▸ **YOUR INSTRUCTIONS**
Copy out each record that follows exactly, and omit any picture you find.

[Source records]
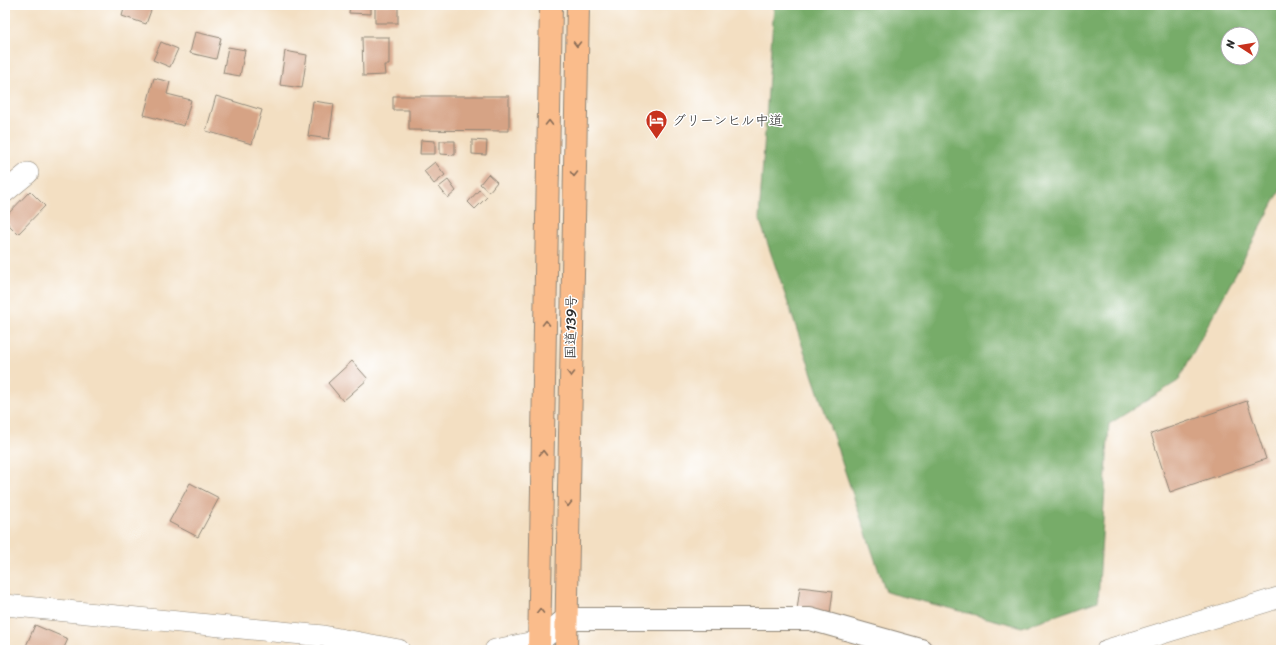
<svg xmlns="http://www.w3.org/2000/svg" width="1286" height="655" viewBox="0 0 1286 655" font-family="Sriracha,'Klee One',sans-serif">
  <rect width="100%" height="100%" fill="#fff"/>
  <filter id="ink" filterUnits="userSpaceOnUse"><feTurbulence type="fractalNoise" baseFrequency=".025" numOctaves="2"/><feDisplacementMap in="SourceGraphic" scale="8" xChannelSelector="R" yChannelSelector="G"/><feConvolveMatrix kernelMatrix="1 2 1 2 8 2 1 2 1" color-interpolation-filters="sRGB"/></filter>
  <filter id="wash" filterUnits="userSpaceOnUse"><feTurbulence type="fractalNoise" baseFrequency=".012" numOctaves="4" result="noise"/><feDisplacementMap in="SourceGraphic" scale="16" xChannelSelector="R" yChannelSelector="G"/><feGaussianBlur stdDeviation="0.9" result="paint"/><feColorMatrix in="noise" values="0 0 0 0 0 0 0 0 0 0 0 0 0 0 0 0 0 1.4 0 .05"/><feComposite in="paint" operator="in"/></filter>
  <g filter="url(#wash)">
    <rect width="100%" height="100%" fill="#f3dfc2"/>
    <path fill="#77ac69" stroke="#516c4a" fill-rule="evenodd" d="M774,5H1281V189L1178,381L1109,424L1098,601L1022,627L886,592L759,218ZM1228,34H1252V58H1228Z"/>
    <g id="blocks">
      <path fill="#d6a385" d="M125,5H153L146,24L122,16Z
        M350,5H371V14L349,13Z
        M375,5H398V23H375Z
        M195,32L221,38L216,59L190,53Z
        M362,37H389V65H384L385,75L363,76Z
        M161,42L178,49L170,67L153,60Z
        M228,47L245,50L240,76L223,73Z
        M285,51L307,55L302,88L280,85Z
        M154,78L170,82L167,94L191,100L184,126L144,115Z
        M216,96L262,110L252,144L206,131Z
        M393,96H509V131L409,130V110H393Z
        M313,101L334,104L329,139L308,136Z
        M421,140L435,141V154H420Z
        M472,140L487,141L486,155L472,154Z
        M440,141H455V155L440,154Z
        M435,162L445,175L434,184L424,171Z
        M488,174L497,182L489,192L480,184Z
        M448,180L456,191L448,198L439,187Z
        M479,190L487,197L475,209L468,202Z
        M30,191L45,206L18,234L5,221V217Z
        M352,361L368,379L343,401L328,383Z
        M1247,401L1266,459L1170,492L1151,434Z
        M190,483L219,498L198,537L169,522Z
        M800,587L833,591L830,614L797,610Z
        M35,625L68,639L63,650H35L26,646Z"/>
    </g>
  </g>
  <g filter="url(#ink)">
    <use href="#blocks" fill-opacity="0" stroke="#8f8576" stroke-width="1"/>
    <g fill="none" stroke-linecap="round" stroke-linejoin="round">
      <defs>
        <path id="minor" d="M5,192L28,173
          M5,605L323,636L399,650
          M495,650L539,641
          M1107,650L1281,597"/>
        <path id="tertiary" d="M539,641L566,619H810L921,650"/>
        <path id="trunk" d="M539,650L551,5
          M566,650L578,5"/>
      </defs>
      <use href="#minor" stroke="#8f8576" stroke-width="22"/>
      <use href="#tertiary" stroke="#8f8576" stroke-width="24"/>
      <use href="#trunk" stroke="#8f8576" stroke-width="24"/>
      <use href="#minor" stroke="#fff" stroke-width="21"/>
      <use href="#tertiary" stroke="#fff" stroke-width="22"/>
      <use href="#trunk" stroke="#fabc8b" stroke-width="22"/>
    </g>
    <defs><path id="oneway-chevron" d="M-2-3.5L2.5 0L-2 3.5" fill="none" stroke-width="1.6" stroke-linecap="round" stroke-linejoin="round"/></defs>
    <g stroke="#886c56">
      <use href="#oneway-chevron" transform="translate(577 44) rotate(91)"/>
      <use href="#oneway-chevron" transform="translate(549 123) rotate(-89)"/>
      <use href="#oneway-chevron" transform="translate(574 174) rotate(91)"/>
      <use href="#oneway-chevron" transform="translate(546 323) rotate(-89)"/>
      <use href="#oneway-chevron" transform="translate(571 374) rotate(91)"/>
      <use href="#oneway-chevron" transform="translate(543 453) rotate(-89)"/>
      <use href="#oneway-chevron" transform="translate(568 504) rotate(91)"/>
      <use href="#oneway-chevron" transform="translate(540 611) rotate(-89)"/>
    </g>
  </g>
  <defs>
    <symbol id="hotel-pin" viewBox="-11 -11 22 30"><path d="M0 17L-7.5 6A9.5 9.5 0 1 1 7.5 6Z" fill="#c8321e" stroke="#fff"/><path d="M-6-4.5h1.5V1H6V5H4.5V3h-9V5H-6ZM-4 0a1.8 1.8 0 1 1 3.6 0ZM.5 0V-2.5h3Q6-2.5 6 0Z" fill="#fff"/></symbol>
  </defs>
  <g fill-rule="evenodd">
    <use href="#hotel-pin" x="644" y="108" width="25" height="34"/>
  </g>
  <g text-anchor="middle" dominant-baseline="central" stroke-width="3" stroke-linejoin="round" paint-order="stroke">
    <g font-size="14" fill="#2b2b2b" stroke="#fff" text-anchor="start">
      <text x="672" y="120">グリーンヒル中道</text>
    </g>
    <g font-size="14" fill="#2b2b2b" stroke="#fff">
      <text transform="translate(571 327) rotate(-89)">国道139号</text>
    </g>
  </g>
  <rect width="1286" height="655" fill="none" stroke="#fff" stroke-width="20"/>
  <g transform="translate(1240 46) rotate(282)"><circle r="19" fill="#ffffff" stroke="#aaaaaa"/>
  <path d="M0-3L7 15L0 10L-7 15Z" fill="#c8321e"/>
  <text y="-6" font-size="11" font-weight="bold" text-anchor="middle" fill="#2b2b2b">N</text>
  </g>
</svg>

▸ **YOUR RESPONSE**
<svg xmlns="http://www.w3.org/2000/svg" width="1286" height="655" viewBox="0 0 1286 655" font-family="Sriracha,'Klee One',sans-serif">
  <rect width="100%" height="100%" fill="#fff"/>
  <filter id="ink" filterUnits="userSpaceOnUse"><feTurbulence type="fractalNoise" baseFrequency=".025" numOctaves="2"/><feDisplacementMap in="SourceGraphic" scale="8" xChannelSelector="R" yChannelSelector="G"/><feConvolveMatrix kernelMatrix="1 2 1 2 8 2 1 2 1" color-interpolation-filters="sRGB"/></filter>
  <filter id="wash" filterUnits="userSpaceOnUse"><feTurbulence type="fractalNoise" baseFrequency=".012" numOctaves="4" result="noise"/><feDisplacementMap in="SourceGraphic" scale="16" xChannelSelector="R" yChannelSelector="G"/><feGaussianBlur stdDeviation="0.9" result="paint"/><feColorMatrix in="noise" values="0 0 0 0 0 0 0 0 0 0 0 0 0 0 0 0 0 1.4 0 .05"/><feComposite in="paint" operator="in"/></filter>
  <g filter="url(#wash)">
    <rect width="100%" height="100%" fill="#f3dfc2"/>
    <path fill="#77ac69" stroke="#516c4a" fill-rule="evenodd" d="M774,5H1281V189L1178,381L1109,424L1098,601L1022,627L886,592L759,218ZM1228,34H1252V58H1228Z"/>
    <g id="blocks">
      <path fill="#d6a385" d="M125,5H153L146,24L122,16Z
        M350,5H371V14L349,13Z
        M375,5H398V23H375Z
        M195,32L221,38L216,59L190,53Z
        M362,37H389V65H384L385,75L363,76Z
        M161,42L178,49L170,67L153,60Z
        M228,47L245,50L240,76L223,73Z
        M285,51L307,55L302,88L280,85Z
        M154,78L170,82L167,94L191,100L184,126L144,115Z
        M216,96L262,110L252,144L206,131Z
        M393,96H509V131L409,130V110H393Z
        M313,101L334,104L329,139L308,136Z
        M421,140L435,141V154H420Z
        M472,140L487,141L486,155L472,154Z
        M440,141H455V155L440,154Z
        M435,162L445,175L434,184L424,171Z
        M488,174L497,182L489,192L480,184Z
        M448,180L456,191L448,198L439,187Z
        M479,190L487,197L475,209L468,202Z
        M30,191L45,206L18,234L5,221V217Z
        M352,361L368,379L343,401L328,383Z
        M1247,401L1266,459L1170,492L1151,434Z
        M190,483L219,498L198,537L169,522Z
        M800,587L833,591L830,614L797,610Z
        M35,625L68,639L63,650H35L26,646Z"/>
    </g>
  </g>
  <g filter="url(#ink)">
    <use href="#blocks" fill-opacity="0" stroke="#8f8576" stroke-width="1"/>
    <g fill="none" stroke-linecap="round" stroke-linejoin="round">
      <defs>
        <path id="minor" d="M5,192L28,173
          M5,605L323,636L399,650
          M495,650L539,641
          M1107,650L1281,597"/>
        <path id="tertiary" d="M539,641L566,619H810L921,650"/>
        <path id="trunk" d="M539,650L551,5
          M566,650L578,5"/>
      </defs>
      <use href="#minor" stroke="#8f8576" stroke-width="22"/>
      <use href="#tertiary" stroke="#8f8576" stroke-width="24"/>
      <use href="#trunk" stroke="#8f8576" stroke-width="24"/>
      <use href="#minor" stroke="#fff" stroke-width="21"/>
      <use href="#tertiary" stroke="#fff" stroke-width="22"/>
      <use href="#trunk" stroke="#fabc8b" stroke-width="22"/>
    </g>
    <defs><path id="oneway-chevron" d="M-2-3.5L2.5 0L-2 3.5" fill="none" stroke-width="1.6" stroke-linecap="round" stroke-linejoin="round"/></defs>
    <g stroke="#886c56">
      <use href="#oneway-chevron" transform="translate(577 44) rotate(91)"/>
      <use href="#oneway-chevron" transform="translate(549 123) rotate(-89)"/>
      <use href="#oneway-chevron" transform="translate(574 174) rotate(91)"/>
      <use href="#oneway-chevron" transform="translate(546 323) rotate(-89)"/>
      <use href="#oneway-chevron" transform="translate(571 374) rotate(91)"/>
      <use href="#oneway-chevron" transform="translate(543 453) rotate(-89)"/>
      <use href="#oneway-chevron" transform="translate(568 504) rotate(91)"/>
      <use href="#oneway-chevron" transform="translate(540 611) rotate(-89)"/>
    </g>
  </g>
  <defs>
    <symbol id="hotel-pin" viewBox="-11 -11 22 30"><path d="M0 17L-7.5 6A9.5 9.5 0 1 1 7.5 6Z" fill="#c8321e" stroke="#fff"/><path d="M-6-4.5h1.5V1H6V5H4.5V3h-9V5H-6ZM-4 0a1.8 1.8 0 1 1 3.6 0ZM.5 0V-2.5h3Q6-2.5 6 0Z" fill="#fff"/></symbol>
  </defs>
  <g fill-rule="evenodd">
    <use href="#hotel-pin" x="644" y="108" width="25" height="34"/>
  </g>
  <g text-anchor="middle" dominant-baseline="central" stroke-width="3" stroke-linejoin="round" paint-order="stroke">
    <g font-size="14" fill="#2b2b2b" stroke="#fff" text-anchor="start">
      <text x="672" y="120">グリーンヒル中道</text>
    </g>
    <g font-size="14" fill="#2b2b2b" stroke="#fff">
      <text transform="translate(571 327) rotate(-89)">国道139号</text>
    </g>
  </g>
  <rect width="1286" height="655" fill="none" stroke="#fff" stroke-width="20"/>
  <g transform="translate(1240 46) rotate(282)"><circle r="19" fill="#ffffff" stroke="#aaaaaa"/>
  <path d="M0-3L7 15L0 10L-7 15Z" fill="#c8321e"/>
  <text y="-6" font-size="11" font-weight="bold" text-anchor="middle" fill="#2b2b2b">N</text>
  </g>
</svg>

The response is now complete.